▸ Dataset entries
▼

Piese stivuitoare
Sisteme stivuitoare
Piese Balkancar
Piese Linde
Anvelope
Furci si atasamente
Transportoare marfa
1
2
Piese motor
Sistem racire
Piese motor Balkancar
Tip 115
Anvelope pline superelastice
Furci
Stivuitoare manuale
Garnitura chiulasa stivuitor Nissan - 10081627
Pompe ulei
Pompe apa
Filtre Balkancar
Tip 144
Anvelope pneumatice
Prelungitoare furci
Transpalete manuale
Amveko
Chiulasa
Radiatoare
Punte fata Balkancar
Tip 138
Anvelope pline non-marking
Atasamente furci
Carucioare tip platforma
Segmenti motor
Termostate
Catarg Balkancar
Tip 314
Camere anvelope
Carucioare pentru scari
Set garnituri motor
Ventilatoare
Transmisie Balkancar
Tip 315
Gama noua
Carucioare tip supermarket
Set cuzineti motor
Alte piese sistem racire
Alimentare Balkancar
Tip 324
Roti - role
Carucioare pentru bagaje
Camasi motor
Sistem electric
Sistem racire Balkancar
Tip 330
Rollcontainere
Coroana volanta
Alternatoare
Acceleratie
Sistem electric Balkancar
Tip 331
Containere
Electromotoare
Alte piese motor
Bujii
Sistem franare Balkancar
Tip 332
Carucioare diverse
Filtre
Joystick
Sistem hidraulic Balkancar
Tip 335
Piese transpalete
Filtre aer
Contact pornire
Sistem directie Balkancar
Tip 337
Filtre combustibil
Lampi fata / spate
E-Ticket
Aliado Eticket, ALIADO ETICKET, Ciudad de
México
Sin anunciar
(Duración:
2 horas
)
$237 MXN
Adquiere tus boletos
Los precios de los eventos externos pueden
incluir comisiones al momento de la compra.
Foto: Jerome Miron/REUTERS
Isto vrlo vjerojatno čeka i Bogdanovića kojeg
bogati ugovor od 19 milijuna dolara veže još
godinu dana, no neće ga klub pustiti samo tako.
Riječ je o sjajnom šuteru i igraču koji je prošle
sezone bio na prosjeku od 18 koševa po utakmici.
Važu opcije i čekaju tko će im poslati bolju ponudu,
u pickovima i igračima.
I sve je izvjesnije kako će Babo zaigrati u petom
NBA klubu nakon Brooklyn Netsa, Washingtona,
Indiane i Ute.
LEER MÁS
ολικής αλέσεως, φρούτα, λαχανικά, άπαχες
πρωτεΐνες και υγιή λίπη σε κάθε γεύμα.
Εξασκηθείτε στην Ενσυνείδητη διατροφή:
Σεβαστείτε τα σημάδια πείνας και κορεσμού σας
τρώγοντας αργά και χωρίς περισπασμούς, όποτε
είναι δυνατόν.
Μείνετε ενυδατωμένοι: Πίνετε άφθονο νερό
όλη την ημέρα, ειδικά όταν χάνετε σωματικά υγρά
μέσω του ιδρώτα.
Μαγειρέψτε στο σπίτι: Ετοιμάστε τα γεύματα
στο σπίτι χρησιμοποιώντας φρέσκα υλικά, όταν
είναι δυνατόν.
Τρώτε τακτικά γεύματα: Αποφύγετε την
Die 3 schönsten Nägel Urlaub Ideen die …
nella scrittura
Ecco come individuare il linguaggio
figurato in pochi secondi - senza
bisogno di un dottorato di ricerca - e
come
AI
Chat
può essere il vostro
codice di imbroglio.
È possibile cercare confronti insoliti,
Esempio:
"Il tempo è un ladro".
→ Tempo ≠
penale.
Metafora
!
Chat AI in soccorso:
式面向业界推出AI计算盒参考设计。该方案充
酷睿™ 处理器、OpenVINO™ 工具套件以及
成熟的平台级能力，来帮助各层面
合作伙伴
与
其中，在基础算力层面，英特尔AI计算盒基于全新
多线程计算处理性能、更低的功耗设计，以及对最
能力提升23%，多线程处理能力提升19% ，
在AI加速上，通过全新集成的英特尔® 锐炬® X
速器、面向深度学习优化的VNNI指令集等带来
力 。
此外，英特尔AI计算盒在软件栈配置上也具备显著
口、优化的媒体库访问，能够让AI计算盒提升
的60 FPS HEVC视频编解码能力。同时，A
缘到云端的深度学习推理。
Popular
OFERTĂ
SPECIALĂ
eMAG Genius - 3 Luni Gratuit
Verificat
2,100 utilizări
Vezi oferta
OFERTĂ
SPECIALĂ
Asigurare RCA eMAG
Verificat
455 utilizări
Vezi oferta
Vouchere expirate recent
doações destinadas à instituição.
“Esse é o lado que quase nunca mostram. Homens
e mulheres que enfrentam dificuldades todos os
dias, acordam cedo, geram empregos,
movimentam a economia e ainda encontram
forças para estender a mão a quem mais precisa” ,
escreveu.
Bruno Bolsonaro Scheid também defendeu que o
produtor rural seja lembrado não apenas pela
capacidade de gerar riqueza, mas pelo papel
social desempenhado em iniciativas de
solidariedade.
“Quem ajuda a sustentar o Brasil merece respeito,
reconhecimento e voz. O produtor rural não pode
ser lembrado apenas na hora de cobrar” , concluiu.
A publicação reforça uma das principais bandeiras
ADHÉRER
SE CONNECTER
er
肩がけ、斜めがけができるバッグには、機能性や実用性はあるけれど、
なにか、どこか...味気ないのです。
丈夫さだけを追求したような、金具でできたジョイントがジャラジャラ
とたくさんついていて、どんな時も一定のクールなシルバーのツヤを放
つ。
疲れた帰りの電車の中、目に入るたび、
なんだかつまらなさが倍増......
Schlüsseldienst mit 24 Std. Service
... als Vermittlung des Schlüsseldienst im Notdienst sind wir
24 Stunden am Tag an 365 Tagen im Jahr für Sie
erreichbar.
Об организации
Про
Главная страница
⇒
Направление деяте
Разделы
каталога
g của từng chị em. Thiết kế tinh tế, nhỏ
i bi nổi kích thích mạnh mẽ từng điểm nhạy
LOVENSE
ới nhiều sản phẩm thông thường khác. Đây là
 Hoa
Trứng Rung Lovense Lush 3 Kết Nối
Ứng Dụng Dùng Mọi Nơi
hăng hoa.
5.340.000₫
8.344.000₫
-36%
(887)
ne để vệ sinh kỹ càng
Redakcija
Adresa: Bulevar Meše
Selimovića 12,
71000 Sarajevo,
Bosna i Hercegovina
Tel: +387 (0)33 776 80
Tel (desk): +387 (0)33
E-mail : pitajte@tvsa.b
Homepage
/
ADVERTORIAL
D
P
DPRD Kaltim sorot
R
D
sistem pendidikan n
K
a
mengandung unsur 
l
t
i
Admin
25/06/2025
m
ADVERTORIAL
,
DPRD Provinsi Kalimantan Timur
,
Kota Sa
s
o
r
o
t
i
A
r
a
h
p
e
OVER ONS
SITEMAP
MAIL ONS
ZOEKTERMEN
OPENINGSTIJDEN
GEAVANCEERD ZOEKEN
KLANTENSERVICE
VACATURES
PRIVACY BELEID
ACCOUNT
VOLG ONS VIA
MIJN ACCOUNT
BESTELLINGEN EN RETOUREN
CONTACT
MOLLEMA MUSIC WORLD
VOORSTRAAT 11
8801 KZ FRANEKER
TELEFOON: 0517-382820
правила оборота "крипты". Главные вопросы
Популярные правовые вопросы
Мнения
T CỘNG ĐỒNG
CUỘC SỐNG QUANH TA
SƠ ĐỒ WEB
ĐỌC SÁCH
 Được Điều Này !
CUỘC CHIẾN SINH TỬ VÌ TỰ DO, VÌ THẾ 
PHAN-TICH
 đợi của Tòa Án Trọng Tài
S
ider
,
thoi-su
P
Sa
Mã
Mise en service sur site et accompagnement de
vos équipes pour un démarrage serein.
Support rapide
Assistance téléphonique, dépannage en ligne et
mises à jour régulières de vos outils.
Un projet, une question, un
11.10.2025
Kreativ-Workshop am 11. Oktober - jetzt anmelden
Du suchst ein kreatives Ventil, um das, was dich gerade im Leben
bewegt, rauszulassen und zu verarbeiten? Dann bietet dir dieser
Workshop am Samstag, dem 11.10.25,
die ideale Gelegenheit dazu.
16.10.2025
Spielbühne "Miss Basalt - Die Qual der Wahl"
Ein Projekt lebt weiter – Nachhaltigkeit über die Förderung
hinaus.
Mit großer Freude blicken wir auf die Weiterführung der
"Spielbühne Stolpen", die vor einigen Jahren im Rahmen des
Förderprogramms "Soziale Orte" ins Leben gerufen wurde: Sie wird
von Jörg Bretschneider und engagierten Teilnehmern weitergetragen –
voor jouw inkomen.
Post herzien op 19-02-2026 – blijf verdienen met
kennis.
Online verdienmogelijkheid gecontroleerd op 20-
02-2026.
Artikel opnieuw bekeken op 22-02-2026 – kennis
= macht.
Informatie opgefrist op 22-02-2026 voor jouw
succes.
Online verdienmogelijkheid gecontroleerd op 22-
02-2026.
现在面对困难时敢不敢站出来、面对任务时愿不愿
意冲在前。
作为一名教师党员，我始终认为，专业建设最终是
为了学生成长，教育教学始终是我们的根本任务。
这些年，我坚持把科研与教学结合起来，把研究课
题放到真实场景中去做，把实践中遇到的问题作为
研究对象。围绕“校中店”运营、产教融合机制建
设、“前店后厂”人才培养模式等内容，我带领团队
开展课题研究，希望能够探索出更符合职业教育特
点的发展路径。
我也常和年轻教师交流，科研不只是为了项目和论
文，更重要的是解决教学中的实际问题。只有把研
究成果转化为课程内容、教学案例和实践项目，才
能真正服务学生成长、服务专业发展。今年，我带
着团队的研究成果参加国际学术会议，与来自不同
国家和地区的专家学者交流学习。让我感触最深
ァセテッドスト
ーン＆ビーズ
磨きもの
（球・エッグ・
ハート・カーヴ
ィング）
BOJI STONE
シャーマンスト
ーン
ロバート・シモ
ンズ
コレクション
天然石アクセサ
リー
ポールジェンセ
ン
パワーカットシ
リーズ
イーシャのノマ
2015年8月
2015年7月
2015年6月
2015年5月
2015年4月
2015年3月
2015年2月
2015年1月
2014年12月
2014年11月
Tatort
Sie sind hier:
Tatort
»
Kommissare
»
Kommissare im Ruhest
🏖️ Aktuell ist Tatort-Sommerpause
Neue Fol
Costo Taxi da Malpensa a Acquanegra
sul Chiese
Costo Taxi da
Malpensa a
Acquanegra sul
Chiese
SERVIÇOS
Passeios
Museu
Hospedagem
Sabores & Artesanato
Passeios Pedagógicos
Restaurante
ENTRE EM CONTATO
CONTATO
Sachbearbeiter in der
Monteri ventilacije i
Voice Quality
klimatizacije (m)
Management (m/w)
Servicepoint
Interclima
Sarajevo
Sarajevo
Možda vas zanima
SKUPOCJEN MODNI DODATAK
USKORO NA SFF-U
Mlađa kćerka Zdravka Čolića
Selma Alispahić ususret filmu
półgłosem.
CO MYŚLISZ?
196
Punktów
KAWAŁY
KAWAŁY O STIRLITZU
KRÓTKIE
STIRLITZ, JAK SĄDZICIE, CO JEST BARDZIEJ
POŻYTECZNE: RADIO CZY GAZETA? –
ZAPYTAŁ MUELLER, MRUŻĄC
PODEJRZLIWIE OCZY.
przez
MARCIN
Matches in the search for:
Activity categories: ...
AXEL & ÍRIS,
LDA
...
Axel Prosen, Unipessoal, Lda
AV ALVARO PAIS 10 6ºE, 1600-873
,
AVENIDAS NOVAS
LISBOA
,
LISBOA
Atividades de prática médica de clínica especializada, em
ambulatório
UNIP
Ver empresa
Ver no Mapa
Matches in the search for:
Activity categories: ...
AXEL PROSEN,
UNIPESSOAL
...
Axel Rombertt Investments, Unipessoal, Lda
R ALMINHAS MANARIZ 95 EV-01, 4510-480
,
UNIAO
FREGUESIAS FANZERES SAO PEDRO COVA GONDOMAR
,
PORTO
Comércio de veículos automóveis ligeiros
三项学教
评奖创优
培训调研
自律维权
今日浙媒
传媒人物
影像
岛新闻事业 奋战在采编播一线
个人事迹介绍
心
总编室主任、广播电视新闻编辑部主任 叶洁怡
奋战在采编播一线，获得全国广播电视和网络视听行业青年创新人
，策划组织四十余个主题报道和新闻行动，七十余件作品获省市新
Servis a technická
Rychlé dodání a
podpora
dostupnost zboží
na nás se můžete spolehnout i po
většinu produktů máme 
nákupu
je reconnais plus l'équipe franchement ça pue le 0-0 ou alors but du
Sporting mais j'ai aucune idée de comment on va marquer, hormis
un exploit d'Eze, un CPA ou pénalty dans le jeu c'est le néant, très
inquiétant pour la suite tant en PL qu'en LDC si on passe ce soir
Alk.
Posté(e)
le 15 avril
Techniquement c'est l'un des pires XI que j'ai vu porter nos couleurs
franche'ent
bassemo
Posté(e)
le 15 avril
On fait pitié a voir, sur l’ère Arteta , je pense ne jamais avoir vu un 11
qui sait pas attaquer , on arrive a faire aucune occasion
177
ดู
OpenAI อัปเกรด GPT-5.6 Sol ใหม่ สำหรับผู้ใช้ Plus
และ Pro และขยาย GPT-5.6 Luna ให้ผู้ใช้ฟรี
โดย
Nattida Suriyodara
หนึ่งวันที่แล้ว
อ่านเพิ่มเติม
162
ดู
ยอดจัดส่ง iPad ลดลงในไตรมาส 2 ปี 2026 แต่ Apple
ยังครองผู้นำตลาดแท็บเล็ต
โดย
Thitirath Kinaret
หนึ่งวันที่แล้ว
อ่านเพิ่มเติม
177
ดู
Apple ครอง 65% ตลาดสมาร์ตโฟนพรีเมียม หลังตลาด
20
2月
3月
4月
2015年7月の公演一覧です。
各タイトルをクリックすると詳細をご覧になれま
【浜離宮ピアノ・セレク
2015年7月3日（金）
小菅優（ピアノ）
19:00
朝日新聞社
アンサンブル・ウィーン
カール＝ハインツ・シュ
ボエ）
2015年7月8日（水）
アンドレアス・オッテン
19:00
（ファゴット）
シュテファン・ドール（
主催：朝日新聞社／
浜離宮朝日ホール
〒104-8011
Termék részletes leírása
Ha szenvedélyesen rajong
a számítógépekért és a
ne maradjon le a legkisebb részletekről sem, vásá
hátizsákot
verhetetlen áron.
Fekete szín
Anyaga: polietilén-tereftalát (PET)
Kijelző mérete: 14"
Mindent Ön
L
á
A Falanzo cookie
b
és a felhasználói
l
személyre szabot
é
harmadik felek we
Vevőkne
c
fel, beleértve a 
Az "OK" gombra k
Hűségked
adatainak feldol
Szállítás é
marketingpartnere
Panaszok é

▲

▸ Action item
With the line containing "verhetetlen áron." as the first and the last line of the records as the final one, print exactly the lines in that span.

▸ Solution to this exercise
verhetetlen áron.
Fekete szín
Anyaga: polietilén-tereftalát (PET)
Kijelző mérete: 14"
Mindent Ön
L
á
A Falanzo cookie
b
és a felhasználói
l
személyre szabot
é
harmadik felek we
Vevőkne
c
fel, beleértve a 
Az "OK" gombra k
Hűségked
adatainak feldol
Szállítás é
marketingpartnere
Panaszok é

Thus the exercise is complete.